──────── TEXTE À EXAMINER ────────

La dernière livraison de la famille Broccoli, «Die Another Day», se laisse voir et entendre avec plaisir. Au passage, le film égratigne le mythe de l’invulnérabilité ironique de l’agent 007 puisque James s’y fait méchamment torturer dans les geôles de la Corée du nord. Prison dont il ressortira — après l’excellent générique chanté par Madonna — sale, amaigri, les cheveux longs et la barbe broussailleuse, aussi peu sexy qu’un finaliste de Koh Lanta!

Terriblement trendy avec ses paysages d’hiver éternel et son palace tout en glace (le grand nord est actuellement le hit des tours operators), «Meurs un autre jour» s’autorise une amusante citation en forme de clin d’œil: la belle et mate Halle Berry, vêtue d’un maillot de bain avec poignard sur la hanche, sort de l’eau comme jadis la sculpturale Ursula Andress, première vraie Bond-girl.

C’est la même Bernoise, splendide dans sa soixantaine flamboyante, qui a été choisie par la star de l’art contemporain, Matthew Barney, pour jouer dans un des cinq films — assurément le plus apaisé — qui forme le cycle dit des Cremaster, projet d’une ambition folle que l’artiste a mis huit ans à concrétiser.

──────── EXTRAIT DES DONNÉES ────────

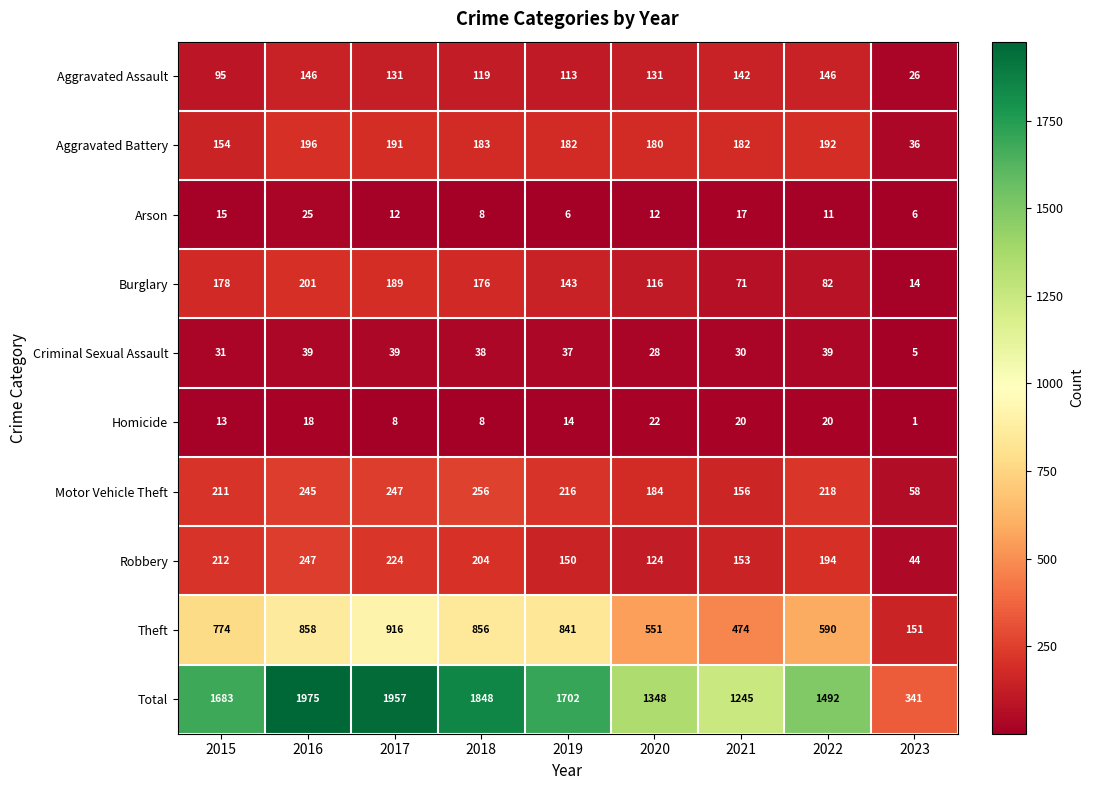

List the series in order of their peak value, lowest first.

Homicide, Arson, Criminal Sexual Assault, Aggravated Assault, Aggravated Battery, Burglary, Robbery, Motor Vehicle Theft, Theft, Total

────────

**CONSIGNES**
1) D'après le texte sur le film de James Bond, pourquoi «Die Another Day» égratigne-t-il le mythe de l'invulnérabilité ironique de l'agent 007 ? Répondez en une à trois phrases.
2) Poursuivez le texte sur le film de James Bond à partir de sa dernière phrase, en gardant le même ton.
Les données n'interviennent pas dans ce travail.

**RÉPONSES**
1) Le film égratigne ce mythe parce que James Bond s'y fait méchamment torturer dans les geôles de la Corée du Nord. Il en ressort sale, amaigri, les cheveux longs et la barbe broussailleuse, bien loin de son image habituelle.

2)
Le résultat est sidérant. Barney développe un imaginaire baroque à travers un système de signes, de métaphores et de symboles où se mêlent la mythologie grecque à l’athlétisme de haut niveau, la culture celtique au cinéma hollywoodien, les rites francs-maçons aux derniers exploits de la génétique, l’art de la magie aux concepts de la psychanalyse, les clichés de la culture américaine à l’univers fantastique des contes d’Europe du nord.

Dans «Cremaster 5», tragique histoire d’amour tournée à Budapest, Ursula Andress incarne une reine de la Nuit qui pleure la mort de son amant, interprété par Matthew Barney. Irrigué d’une musique à la mélancolie majestueuse, cet épisode est d’un romantisme douloureux, très proche des tableaux du peintre allemand Caspar David Friedrich.

Envoûtant, opératique, d’une beauté et d’une tristesse infinie, ce film peuplé de créatures féeriques, d’êtres hybrides et de pigeons ramiers, clôt l’épopée des Cremaster, nom donné au muscle tenseur des testicules, le seul que l’homme ne peut pas contrôler car il réagit aux stimuli extérieurs — froid, peur, désir.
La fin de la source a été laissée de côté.